Authors:Richard  Laughlin  Jane  Broadbent David  Shearn
Affiliation:The authors are from Sheffield University Management School, University of Sheffield. They would like to thank Peter Armstrong, Irvine Lapsley, David Hannay, Tim Usherwood (the latter two being respectively Professor and Senior Lecturer in General Practice at the University of Sheffield), Paul Harvey and Penny Harvey (both practising GPs) for their thoughtful, helpful and supportive comments on a previous draft of the paper. The authors would also like to thank participants at the Third Interdisciplinary Workshop on Changing Notions of Accountability in the UK Public Sector in December 1991, for their helpful, critical comments at the presentation of a previous draft of this paper. Despite all this assistance the responsibility for any omissions and errors lie solely with the authors.
Abstract:
Recently General Medical Practice has been inundated with a range of financial and accountability changes.

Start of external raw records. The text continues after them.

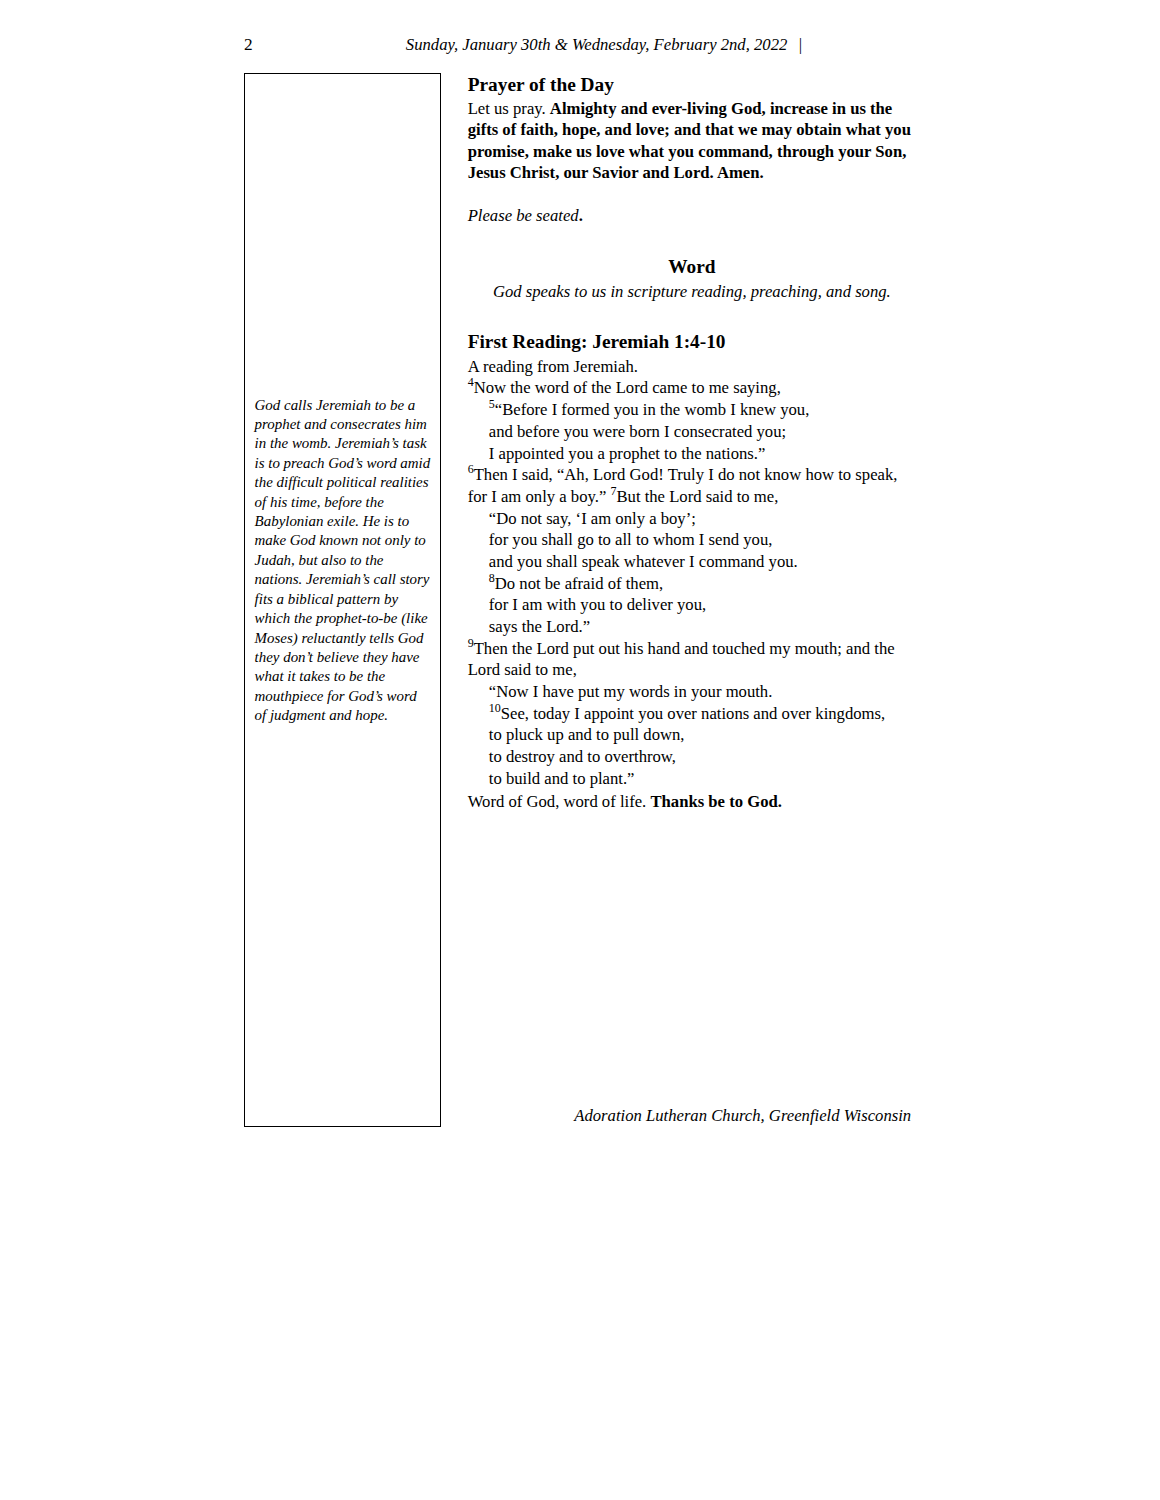2
Sunday, January 30th & Wednesday, February 2nd, 2022|
God calls Jeremiah to be a prophet and consecrates him in the womb. Jeremiah’s task is to preach God’s word amid the difficult political realities of his time, before the Babylonian exile. He is to make God known not only to Judah, but also to the nations. Jeremiah’s call story fits a biblical pattern by which the prophet-to-be (like Moses) reluctantly tells God they don’t believe they have what it takes to be the mouthpiece for God’s word of judgment and hope.
Prayer of the Day
Let us pray. Almighty and ever-living God, increase in us the gifts of faith, hope, and love; and that we may obtain what you promise, make us love what you command, through your Son, Jesus Christ, our Savior and Lord. Amen.
Please be seated.
Word
God speaks to us in scripture reading, preaching, and song.
First Reading: Jeremiah 1:4-10
A reading from Jeremiah.
4Now the word of the Lord came to me saying,
5“Before I formed you in the womb I knew you,
and before you were born I consecrated you;
I appointed you a prophet to the nations.”
6Then I said, “Ah, Lord God! Truly I do not know how to speak, for I am only a boy.” 7But the Lord said to me,
“Do not say, ‘I am only a boy’;
for you shall go to all to whom I send you,
and you shall speak whatever I command you.
8Do not be afraid of them,
for I am with you to deliver you,
says the Lord.”
9Then the Lord put out his hand and touched my mouth; and the Lord said to me,
“Now I have put my words in your mouth.
10See, today I appoint you over nations and over kingdoms,
to pluck up and to pull down,
to destroy and to overthrow,
to build and to plant.”
Word of God, word of life. Thanks be to God.
Adoration Lutheran Church, Greenfield Wisconsin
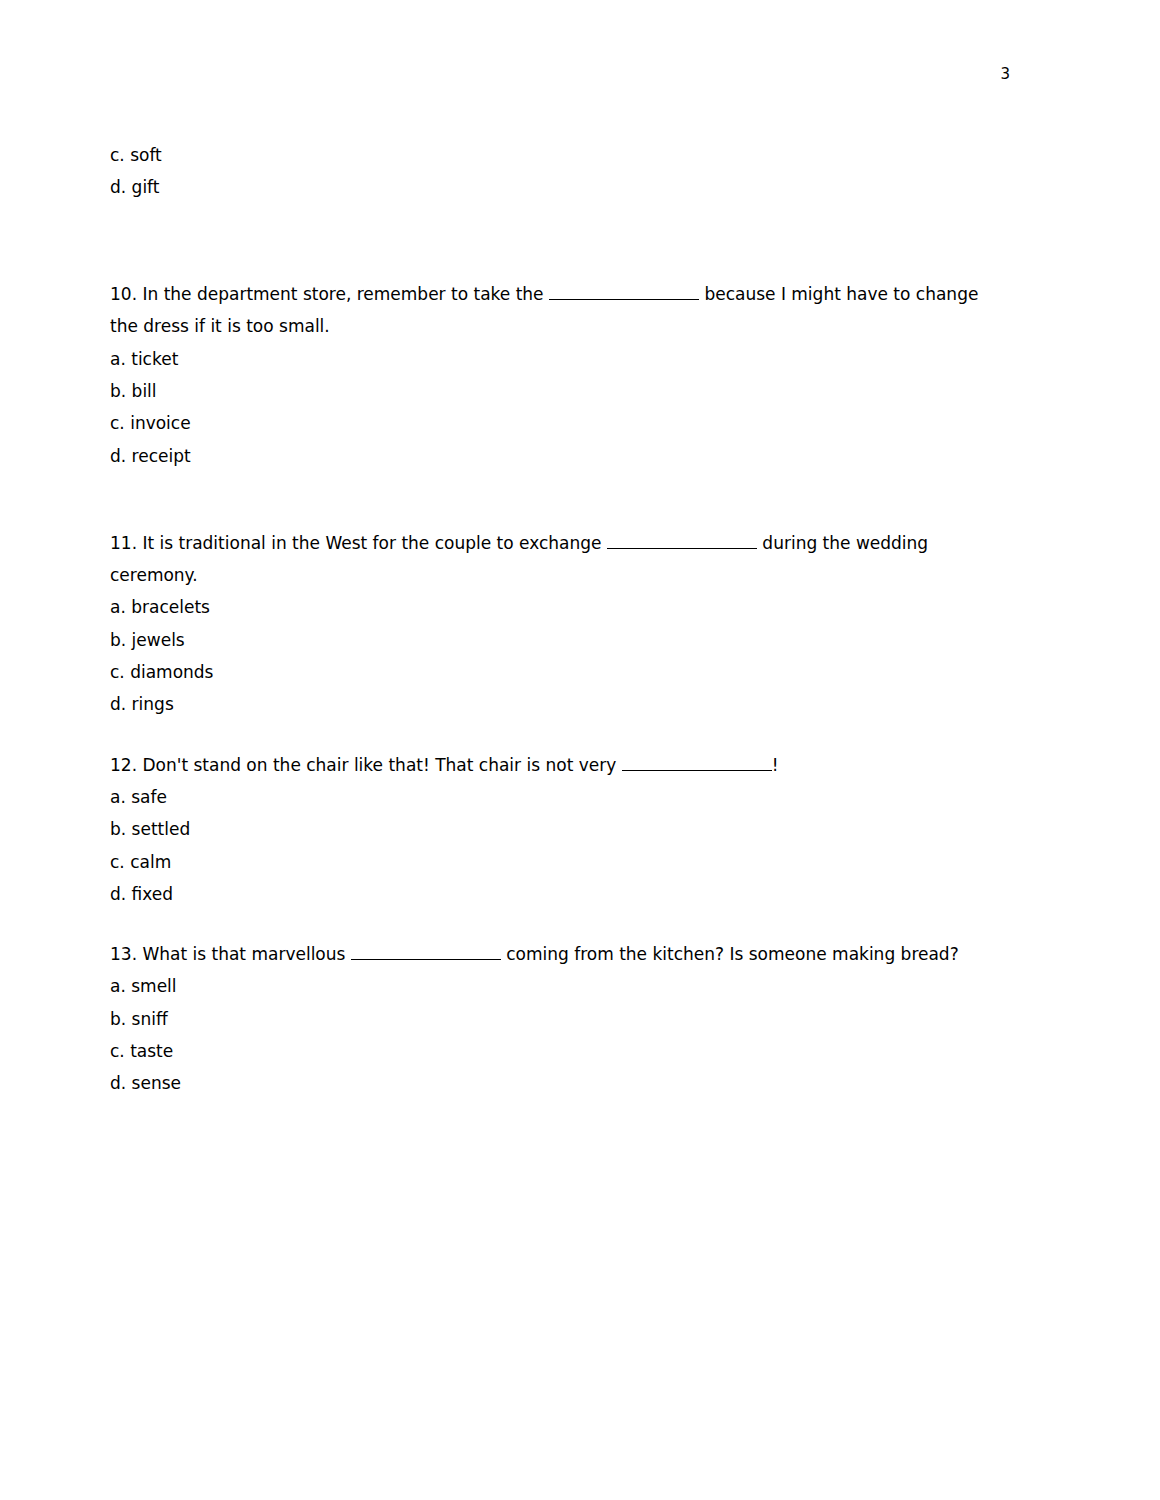3
c. soft
d. gift
10. In the department store, remember to take the because I might have to change the dress if it is too small.
a. ticket
b. bill
c. invoice
d. receipt
11. It is traditional in the West for the couple to exchange during the wedding ceremony.
a. bracelets
b. jewels
c. diamonds
d. rings
12. Don't stand on the chair like that! That chair is not very !
a. safe
b. settled
c. calm
d. fixed
13. What is that marvellous coming from the kitchen? Is someone making bread?
a. smell
b. sniff
c. taste
d. sense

These imposed changes have been welcomed with considerable resentment by General Practitioners (GPs hereafter). This paper explores some of the key historical and contextual reasons for this resentment. The conclusion is that it is traceable to firstly, the nature of these reforms, which are seen as irrelevant at best or, at worst, run counter to the values and concerns of GPs, and secondly, and related to this, to the perceived inappropriate intrusion into medical autonomy by a Government whose forbears were previously enabling such freedom.